In nearly two decades on the inside of the health and wellness industry, I've heard about every new gadget and trend that's come through the door. Cupping, infrared saunas, rose quartz face rollers, supplements, plant medicines, chiropractics, live blood cell analysis, and all the fad diets that roll in and out like weather systems. It would be lucrative for me to latch onto every idea and spread it to people. First, it would make me an authority in the industry at large. Second, it would load me up on dozens of products to sell in my grab and go health food restaurant. I can't do it. I can't sell nonsense and sleep at night.
So let's talk about muscle testing.
What It Is
Applied kinesiology, or muscle testing, involves a practitioner applying light pressure to a muscle, usually the arm, while the person holds a substance, thinks a thought, or answers a question. A weak response is interpreted as the body signaling something, an allergy, an emotional block, a nutrient deficiency, a yes or no to a question.
The Case For It
Practitioners and patients report real value. It can function as a structured way to slow down and pay attention to the body. It opens a conversation between practitioner and patient that talk therapy or a rushed doctor's visit might not. Some people experience genuine shifts in tension or awareness during a session. There's also a placebo and ritual effect that shouldn't be dismissed outright, expectation and attention can change how people perceive and even experience symptoms.
The Case Against It, and the Science
Every controlled study that's tested whether muscle testing can detect what practitioners claim, allergies, nutrient status, hidden emotional states, using a blinded protocol has found it performs at chance levels. When the practitioner doesn't know what substance the person is holding, or doesn't know the correct answer to a question, the muscle response stops correlating with the claim. That's the key signal of something closer to the ideomotor effect, the practitioner's own expectations subtly influencing pressure, than a real diagnostic signal.
The American Council on Science and Health, quackwatch researchers, and most physiology departments classify applied kinesiology as pseudoscience for this reason, not because the ritual lacks value, but because the causal claim, your muscle is telling you objective truth about your biology, doesn't hold up once you remove the practitioner's prior knowledge from the loop.

Where This Leaves You
When activities like muscle testing become mainstream, people lose objectivity. We're susceptible to believing things that can be easily disproven, especially when the belief comes wrapped in ritual, touch, and the feeling of being truly seen by a practitioner. That combination short circuits the part of the brain that would otherwise ask the obvious question, does this hold up if you take away the expectation.
This is how pseudoscience spreads in wellness spaces. Someone has a real experience, a moment of release, a feeling of being understood, a shift in tension, and they attribute it to the mechanism the practitioner described rather than to the conversation, the touch, or their own readiness to feel something. The experience was real. The explanation wasn't. But once a person has felt something in their body and been told a story about why, the story sticks harder than any blinded study ever will.

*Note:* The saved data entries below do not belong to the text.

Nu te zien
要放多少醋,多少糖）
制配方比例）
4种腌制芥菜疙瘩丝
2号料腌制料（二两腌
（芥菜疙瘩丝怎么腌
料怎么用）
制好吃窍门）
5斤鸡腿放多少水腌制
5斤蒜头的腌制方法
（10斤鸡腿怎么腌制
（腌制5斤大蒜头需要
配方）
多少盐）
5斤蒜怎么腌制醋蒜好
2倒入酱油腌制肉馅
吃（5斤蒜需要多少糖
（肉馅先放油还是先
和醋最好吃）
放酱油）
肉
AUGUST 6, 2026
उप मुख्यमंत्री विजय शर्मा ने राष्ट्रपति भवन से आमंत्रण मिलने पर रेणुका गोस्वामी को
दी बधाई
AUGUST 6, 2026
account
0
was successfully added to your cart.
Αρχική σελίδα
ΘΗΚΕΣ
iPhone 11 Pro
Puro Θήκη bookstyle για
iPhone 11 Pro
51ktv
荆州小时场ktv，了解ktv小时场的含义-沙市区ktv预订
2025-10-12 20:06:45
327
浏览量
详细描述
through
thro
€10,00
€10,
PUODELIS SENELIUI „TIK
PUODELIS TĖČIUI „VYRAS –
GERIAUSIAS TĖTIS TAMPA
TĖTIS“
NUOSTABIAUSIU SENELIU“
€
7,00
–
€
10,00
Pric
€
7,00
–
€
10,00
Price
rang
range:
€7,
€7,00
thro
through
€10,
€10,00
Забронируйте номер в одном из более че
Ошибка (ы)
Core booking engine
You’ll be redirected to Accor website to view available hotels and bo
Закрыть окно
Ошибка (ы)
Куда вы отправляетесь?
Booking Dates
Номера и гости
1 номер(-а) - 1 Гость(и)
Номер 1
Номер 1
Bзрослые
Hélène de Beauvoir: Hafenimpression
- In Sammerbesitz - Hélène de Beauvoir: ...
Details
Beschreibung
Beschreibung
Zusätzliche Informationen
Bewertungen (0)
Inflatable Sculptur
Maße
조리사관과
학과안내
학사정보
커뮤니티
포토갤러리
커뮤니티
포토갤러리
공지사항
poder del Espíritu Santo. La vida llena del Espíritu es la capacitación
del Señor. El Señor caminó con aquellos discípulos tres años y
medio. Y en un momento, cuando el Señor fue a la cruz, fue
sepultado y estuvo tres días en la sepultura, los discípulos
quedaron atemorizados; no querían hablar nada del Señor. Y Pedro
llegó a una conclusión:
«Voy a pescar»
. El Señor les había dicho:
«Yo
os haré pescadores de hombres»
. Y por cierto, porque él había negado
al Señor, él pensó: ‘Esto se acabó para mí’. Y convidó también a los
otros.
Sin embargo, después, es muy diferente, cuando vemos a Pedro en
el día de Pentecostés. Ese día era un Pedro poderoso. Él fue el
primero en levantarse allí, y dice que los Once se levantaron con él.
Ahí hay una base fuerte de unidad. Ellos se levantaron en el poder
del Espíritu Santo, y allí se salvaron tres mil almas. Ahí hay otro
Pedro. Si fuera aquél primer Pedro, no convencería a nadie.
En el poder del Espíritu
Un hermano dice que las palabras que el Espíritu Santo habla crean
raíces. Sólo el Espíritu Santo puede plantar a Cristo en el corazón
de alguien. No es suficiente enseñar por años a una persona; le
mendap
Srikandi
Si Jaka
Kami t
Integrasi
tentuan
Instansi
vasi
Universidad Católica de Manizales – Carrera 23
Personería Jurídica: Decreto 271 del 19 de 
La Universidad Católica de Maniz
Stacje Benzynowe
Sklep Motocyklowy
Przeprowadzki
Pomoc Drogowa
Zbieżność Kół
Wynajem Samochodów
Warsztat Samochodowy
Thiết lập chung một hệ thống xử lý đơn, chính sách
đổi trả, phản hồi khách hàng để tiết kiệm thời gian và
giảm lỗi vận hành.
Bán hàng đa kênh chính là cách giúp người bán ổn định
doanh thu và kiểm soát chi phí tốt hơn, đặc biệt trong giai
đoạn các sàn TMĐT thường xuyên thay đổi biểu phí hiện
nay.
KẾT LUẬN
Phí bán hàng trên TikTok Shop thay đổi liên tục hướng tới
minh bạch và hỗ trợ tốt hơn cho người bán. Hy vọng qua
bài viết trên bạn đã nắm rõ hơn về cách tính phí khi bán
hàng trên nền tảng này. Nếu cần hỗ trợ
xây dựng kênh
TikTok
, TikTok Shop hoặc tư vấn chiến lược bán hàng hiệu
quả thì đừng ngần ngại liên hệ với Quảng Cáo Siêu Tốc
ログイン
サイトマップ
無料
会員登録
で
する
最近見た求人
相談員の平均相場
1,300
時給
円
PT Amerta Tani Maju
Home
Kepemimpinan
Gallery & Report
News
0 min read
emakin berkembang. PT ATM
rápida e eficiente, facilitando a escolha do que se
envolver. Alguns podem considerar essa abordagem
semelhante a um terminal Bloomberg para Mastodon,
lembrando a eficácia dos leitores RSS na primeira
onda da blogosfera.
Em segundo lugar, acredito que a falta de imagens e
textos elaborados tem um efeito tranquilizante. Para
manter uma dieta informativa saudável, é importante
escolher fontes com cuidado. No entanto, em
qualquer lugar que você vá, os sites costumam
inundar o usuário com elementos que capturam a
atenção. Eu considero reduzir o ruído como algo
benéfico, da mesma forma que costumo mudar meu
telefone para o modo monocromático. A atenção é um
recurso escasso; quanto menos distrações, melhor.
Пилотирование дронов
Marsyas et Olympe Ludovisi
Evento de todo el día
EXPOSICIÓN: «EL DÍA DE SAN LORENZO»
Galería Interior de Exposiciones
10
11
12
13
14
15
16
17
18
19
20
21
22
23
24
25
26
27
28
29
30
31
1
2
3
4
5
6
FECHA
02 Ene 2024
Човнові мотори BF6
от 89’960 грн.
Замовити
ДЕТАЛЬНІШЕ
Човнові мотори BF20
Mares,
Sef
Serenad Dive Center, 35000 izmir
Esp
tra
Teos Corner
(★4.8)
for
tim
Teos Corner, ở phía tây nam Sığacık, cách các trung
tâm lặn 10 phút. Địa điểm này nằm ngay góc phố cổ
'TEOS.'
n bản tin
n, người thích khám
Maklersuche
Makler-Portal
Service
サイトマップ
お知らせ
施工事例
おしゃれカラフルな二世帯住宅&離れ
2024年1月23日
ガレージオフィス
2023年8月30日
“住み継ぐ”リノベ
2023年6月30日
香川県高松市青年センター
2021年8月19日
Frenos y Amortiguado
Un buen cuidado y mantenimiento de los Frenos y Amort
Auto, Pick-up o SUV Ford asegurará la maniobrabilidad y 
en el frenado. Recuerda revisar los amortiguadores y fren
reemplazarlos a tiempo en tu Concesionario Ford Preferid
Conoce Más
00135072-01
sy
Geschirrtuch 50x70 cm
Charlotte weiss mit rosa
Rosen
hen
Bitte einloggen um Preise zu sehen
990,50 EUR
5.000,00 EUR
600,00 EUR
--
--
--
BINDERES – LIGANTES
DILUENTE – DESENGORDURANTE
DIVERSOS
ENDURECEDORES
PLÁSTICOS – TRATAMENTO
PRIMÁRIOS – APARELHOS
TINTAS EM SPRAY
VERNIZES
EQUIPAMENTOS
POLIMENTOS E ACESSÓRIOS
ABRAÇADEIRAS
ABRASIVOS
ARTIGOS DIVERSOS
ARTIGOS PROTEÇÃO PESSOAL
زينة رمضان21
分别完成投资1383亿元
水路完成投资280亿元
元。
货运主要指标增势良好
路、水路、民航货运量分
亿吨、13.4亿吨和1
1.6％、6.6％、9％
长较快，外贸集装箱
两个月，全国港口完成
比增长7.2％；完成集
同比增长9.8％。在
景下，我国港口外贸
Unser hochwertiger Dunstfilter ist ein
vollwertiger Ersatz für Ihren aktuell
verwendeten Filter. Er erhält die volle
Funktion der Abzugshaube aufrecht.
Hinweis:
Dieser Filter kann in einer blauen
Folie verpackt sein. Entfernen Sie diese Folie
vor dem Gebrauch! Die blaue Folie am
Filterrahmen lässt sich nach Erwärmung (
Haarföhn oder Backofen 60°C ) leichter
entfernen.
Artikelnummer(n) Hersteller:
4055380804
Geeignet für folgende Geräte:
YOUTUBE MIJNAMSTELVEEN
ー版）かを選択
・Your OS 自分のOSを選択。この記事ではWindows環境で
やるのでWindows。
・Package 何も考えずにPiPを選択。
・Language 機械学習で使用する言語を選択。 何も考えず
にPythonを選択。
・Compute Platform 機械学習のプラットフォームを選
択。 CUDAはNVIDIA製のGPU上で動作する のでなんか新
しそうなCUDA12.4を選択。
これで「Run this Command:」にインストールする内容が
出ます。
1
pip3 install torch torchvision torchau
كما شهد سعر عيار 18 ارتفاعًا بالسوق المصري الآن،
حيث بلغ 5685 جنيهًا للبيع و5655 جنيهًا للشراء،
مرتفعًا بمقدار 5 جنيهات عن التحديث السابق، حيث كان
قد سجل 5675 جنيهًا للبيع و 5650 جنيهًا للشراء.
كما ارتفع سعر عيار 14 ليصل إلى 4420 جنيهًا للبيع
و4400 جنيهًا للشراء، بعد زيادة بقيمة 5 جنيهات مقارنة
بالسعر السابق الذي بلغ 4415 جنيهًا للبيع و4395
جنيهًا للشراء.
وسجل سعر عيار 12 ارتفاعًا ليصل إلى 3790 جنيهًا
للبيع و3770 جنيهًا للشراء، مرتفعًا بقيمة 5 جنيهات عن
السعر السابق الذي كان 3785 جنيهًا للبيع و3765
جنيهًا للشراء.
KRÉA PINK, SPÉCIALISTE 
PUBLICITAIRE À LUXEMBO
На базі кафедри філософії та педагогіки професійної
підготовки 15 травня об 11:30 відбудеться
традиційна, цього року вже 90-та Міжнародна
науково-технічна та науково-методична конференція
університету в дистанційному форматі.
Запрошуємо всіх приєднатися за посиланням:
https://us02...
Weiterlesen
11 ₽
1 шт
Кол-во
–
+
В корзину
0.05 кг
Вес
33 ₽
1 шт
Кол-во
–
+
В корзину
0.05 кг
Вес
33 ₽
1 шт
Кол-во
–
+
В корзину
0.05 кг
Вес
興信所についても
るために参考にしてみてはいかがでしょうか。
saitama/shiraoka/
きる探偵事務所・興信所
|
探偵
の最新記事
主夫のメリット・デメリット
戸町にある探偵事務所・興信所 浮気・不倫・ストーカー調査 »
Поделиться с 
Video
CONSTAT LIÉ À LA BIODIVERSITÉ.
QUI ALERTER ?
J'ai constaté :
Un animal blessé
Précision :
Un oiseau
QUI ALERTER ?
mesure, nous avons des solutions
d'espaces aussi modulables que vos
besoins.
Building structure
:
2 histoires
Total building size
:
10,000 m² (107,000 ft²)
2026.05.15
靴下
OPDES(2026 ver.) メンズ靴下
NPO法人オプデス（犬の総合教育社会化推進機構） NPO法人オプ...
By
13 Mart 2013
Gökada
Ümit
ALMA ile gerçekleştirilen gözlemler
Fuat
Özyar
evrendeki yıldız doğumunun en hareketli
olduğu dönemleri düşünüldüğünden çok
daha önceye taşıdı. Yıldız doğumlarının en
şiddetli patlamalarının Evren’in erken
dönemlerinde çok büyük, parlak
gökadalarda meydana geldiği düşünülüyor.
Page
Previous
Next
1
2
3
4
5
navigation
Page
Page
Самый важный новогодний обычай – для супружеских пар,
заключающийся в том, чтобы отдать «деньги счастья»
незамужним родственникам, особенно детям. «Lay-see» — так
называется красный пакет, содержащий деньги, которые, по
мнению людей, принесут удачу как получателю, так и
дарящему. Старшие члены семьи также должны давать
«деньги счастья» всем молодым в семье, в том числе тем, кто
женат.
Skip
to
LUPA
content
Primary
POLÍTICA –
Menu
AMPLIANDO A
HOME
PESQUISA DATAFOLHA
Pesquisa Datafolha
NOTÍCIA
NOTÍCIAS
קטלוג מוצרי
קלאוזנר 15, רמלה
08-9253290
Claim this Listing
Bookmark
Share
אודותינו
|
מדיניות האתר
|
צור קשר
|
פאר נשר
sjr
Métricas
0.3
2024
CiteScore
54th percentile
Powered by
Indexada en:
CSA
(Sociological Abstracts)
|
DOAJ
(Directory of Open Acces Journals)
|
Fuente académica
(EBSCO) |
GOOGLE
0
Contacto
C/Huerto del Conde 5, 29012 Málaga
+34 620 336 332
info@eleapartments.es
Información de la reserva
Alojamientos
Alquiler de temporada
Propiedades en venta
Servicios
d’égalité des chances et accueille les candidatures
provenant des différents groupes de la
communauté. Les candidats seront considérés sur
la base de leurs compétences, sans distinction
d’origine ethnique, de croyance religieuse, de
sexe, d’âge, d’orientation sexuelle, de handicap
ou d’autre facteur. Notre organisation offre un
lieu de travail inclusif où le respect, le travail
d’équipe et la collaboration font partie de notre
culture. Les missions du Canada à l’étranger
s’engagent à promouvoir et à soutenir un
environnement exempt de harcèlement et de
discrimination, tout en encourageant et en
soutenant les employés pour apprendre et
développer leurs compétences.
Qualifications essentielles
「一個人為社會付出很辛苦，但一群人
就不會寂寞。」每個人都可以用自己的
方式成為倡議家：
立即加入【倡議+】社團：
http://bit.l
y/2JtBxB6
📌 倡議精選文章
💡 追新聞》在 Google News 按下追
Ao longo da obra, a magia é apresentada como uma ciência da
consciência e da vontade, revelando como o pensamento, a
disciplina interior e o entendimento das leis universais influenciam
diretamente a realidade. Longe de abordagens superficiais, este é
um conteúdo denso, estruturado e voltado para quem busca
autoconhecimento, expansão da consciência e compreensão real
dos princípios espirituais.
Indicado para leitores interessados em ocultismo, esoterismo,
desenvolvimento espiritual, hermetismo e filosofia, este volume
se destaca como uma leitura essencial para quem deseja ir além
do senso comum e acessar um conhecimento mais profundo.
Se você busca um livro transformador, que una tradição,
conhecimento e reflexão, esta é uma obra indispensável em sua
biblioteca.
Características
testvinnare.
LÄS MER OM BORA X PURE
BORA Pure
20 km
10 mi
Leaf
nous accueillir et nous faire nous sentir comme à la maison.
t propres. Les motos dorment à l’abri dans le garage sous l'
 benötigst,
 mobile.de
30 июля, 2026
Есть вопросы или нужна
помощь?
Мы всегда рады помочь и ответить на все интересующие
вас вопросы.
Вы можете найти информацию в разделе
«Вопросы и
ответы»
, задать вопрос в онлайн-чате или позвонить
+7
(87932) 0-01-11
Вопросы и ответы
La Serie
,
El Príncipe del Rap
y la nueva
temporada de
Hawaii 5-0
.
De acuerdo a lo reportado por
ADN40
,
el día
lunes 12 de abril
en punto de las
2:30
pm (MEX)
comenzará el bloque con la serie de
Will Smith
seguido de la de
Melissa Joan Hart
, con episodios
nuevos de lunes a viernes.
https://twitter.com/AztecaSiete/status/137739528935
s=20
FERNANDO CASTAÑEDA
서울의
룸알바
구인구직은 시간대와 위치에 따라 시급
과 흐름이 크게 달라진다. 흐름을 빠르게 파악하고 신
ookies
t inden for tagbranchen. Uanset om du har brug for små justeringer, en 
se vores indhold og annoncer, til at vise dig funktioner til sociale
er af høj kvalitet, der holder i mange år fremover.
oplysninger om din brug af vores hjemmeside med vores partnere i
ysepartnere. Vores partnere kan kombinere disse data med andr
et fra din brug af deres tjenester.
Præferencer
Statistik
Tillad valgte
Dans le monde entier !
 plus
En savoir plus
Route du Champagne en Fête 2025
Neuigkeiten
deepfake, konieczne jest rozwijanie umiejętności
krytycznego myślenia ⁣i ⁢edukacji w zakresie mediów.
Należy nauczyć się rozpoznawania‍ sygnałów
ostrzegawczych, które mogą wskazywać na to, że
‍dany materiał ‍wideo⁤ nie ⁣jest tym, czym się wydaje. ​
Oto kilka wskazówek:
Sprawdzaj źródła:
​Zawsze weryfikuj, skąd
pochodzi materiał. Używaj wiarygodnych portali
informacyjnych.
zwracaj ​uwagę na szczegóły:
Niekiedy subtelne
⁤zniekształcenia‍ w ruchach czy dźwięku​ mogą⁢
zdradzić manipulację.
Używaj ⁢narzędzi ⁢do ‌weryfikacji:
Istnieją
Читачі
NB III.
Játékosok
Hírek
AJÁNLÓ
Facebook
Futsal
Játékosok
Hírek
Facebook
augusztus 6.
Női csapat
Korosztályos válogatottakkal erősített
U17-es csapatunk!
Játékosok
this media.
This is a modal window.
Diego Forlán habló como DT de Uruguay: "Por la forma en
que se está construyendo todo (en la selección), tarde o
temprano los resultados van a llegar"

And there's no real consequence to course correct it. Nobody dies from muscle testing the way they might from skipping chemotherapy for something a practitioner claims to cure energetically. So it spreads unchecked, person to person, practitioner to client, with no friction to slow it down. The lack of harm becomes the very reason it never gets challenged.
That's the deeper danger. It's not the muscle test itself. It's what happens to a person's relationship with evidence once they've decided a felt experience is the same thing as a proven mechanism. Once that wire gets crossed in one area of life, it tends to cross in others. You stop asking what's true and start asking what feels true, and those are not the same question, even though our culture increasingly treats them as if they were.